In the current climate, it’s little wonder that some businesses in the UK may have shelved their plans to target international audiences. After all, the looming spectre of Brexit is having a detrimental impact on business confidence in the UK, particularly with a number of British manufacturers having already suffered considerable losses through declining export volumes.
While this may be of huge concern for entrepreneurs, however, it does not necessarily mean that they cannot take their business international in the current climate.
However, it does mean that they’ll need to develop a viable strategy and recognise the primary risks of transferring currency overseas. We’ll review some of these below, while asking how firms can make their capital stretch as far as possible.
1. The Political Climate in Europe
We’ll delve into Brexit a little later in the piece, but there’s no doubt that this is providing a major stumbling block for UK firms that want to expand into Europe or invest in overseas property in one of the EU’s 26 overseas territories.
The primary issue here is the weak performance of the pound (GBP), which continues to trade in an increasingly narrow range against the Euro (EUR).

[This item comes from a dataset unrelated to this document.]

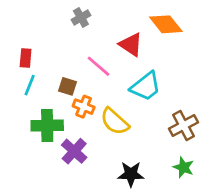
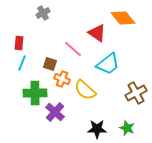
gray cross: (81, 18) -> (43, 13), moved
green star: (183, 167) -> (127, 128), moved

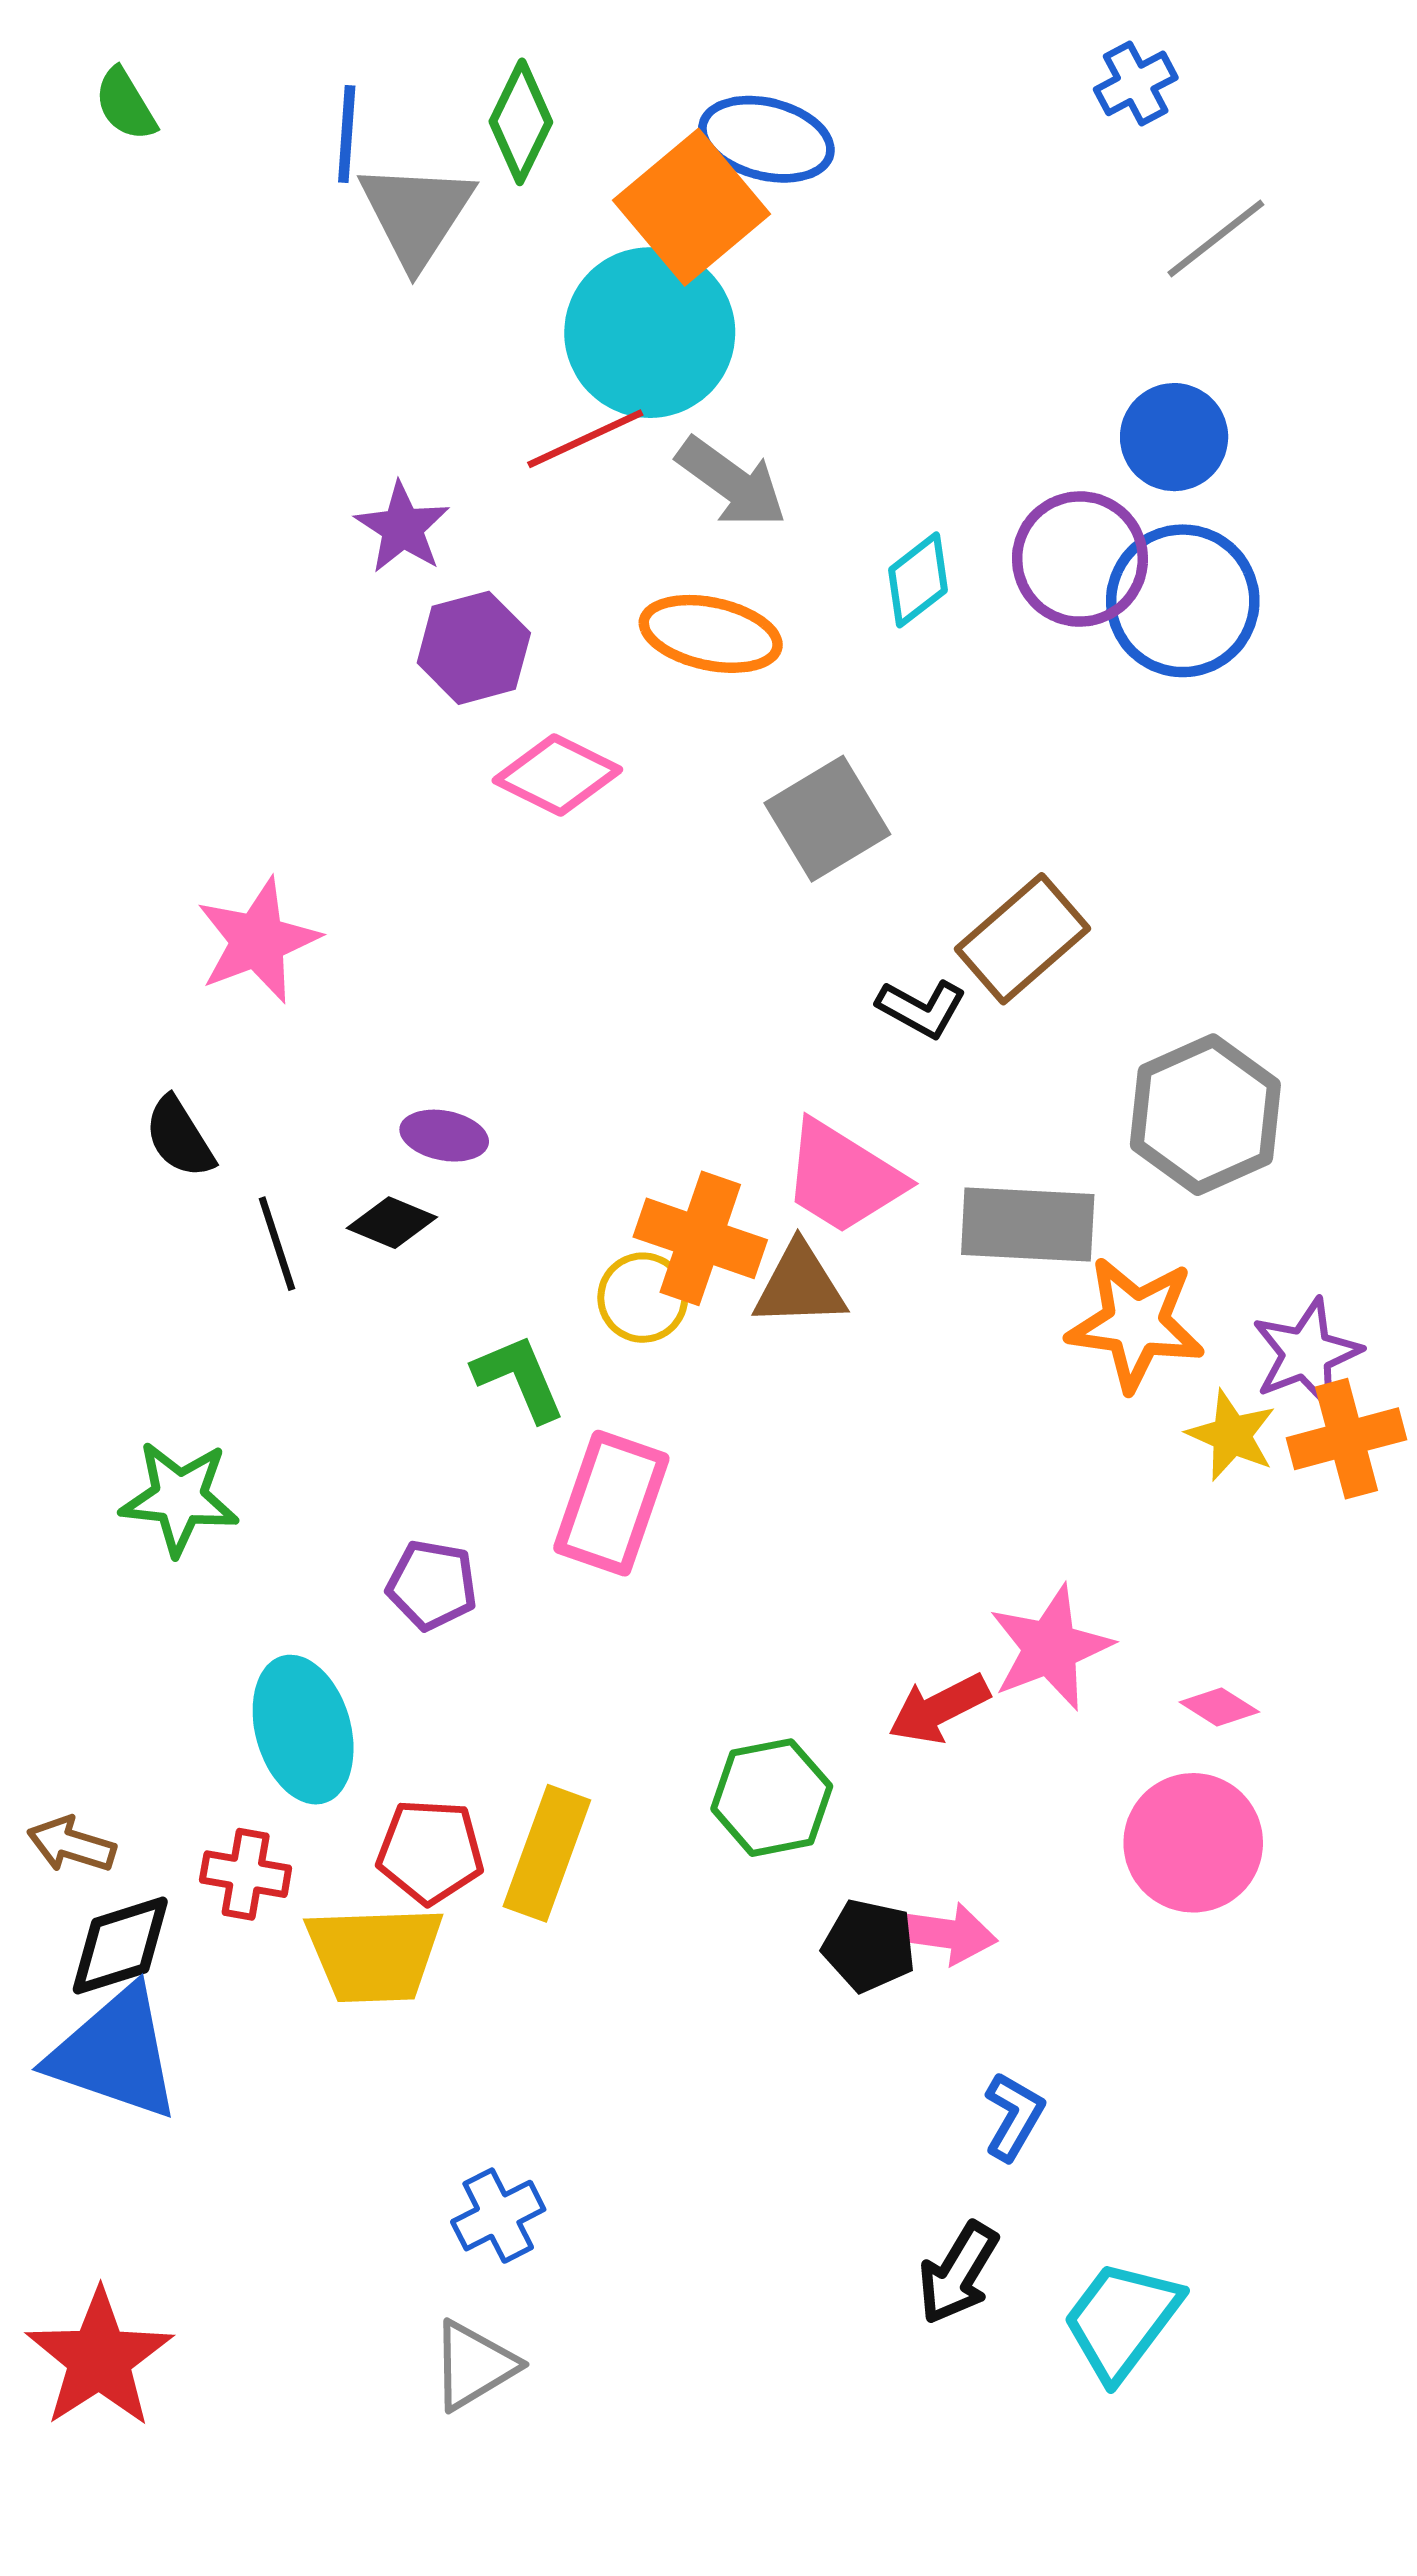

This trend is unlikely to change while the political uncertainty in the UK continues to intensify, particularly with Theresa May’s Brexit deal receiving a lukewarm reception and the prospect of a no-deal exit remaining firmly on the table.
This represents a reversal of the trends prevalent a few years ago, where the future of the EUR was in doubt that the single currency continued to record losses against the GBP.
Not only does this highlight the challenges facing British firms and the need for them to time their purchase of Euros when the GBP is enjoyed a resurgence, but it also offers an insight into the volatile nature of this currency pairing and its tendency to fluctuate significantly.
2. Trumponomics and Their Impact on the Global Economy
On the subject of forex and real-time currency fluctuations, it’s important to consider the role played by America and the U.S. Dollar (USD) in the global economy.
This is particularly true in the current climate, with President Donald Trump seemingly intent on starting a global trade war and undermining any semblance of stability in the forex market.
While so-called “Trumponomics” are borne out of inherently protectionist policies designed to prioritise domestic needs, they’re wreaking havoc in the rest of the world and have sent the markets into a tailspin.
This only serves to introduce an additional layer of uncertainty to the market, causing the GBP and a host of other major currencies to fluctuate at an alarming and disconcerting rate.
The precise impact on this depends on the international markets that you’re targeting with your business, but as a general rule you should take extra time to compare the markets and consider the merits of real-time exchange rate comparison.
3. Brexit and the Great Unknown
Now we come to the elephant in the room, with ongoing Brexit developments likely to have a significant impact on the exchange rate between the GBP and other currencies.
As we’ve already said, this has caused the GBP to lose ground against the EUR and the USD, while the advent of a no-deal could send prices tumbling to record lows and cause you to shelve your plans of expanding abroad (at least into the EU’s territories).
This is because investors are likely to turn away from the GBP in their droves over the course of the next two financial quarters at least, until they can be sure of its longer-term value.
The retail-focused international money market may be particularly affected by this, with the GBP bearing the brunt of the ongoing volatility. This trend is unlikely to change any time soon, and this means that you’ll need to time your next international transfer carefully if you’re to achieve genuine value for money.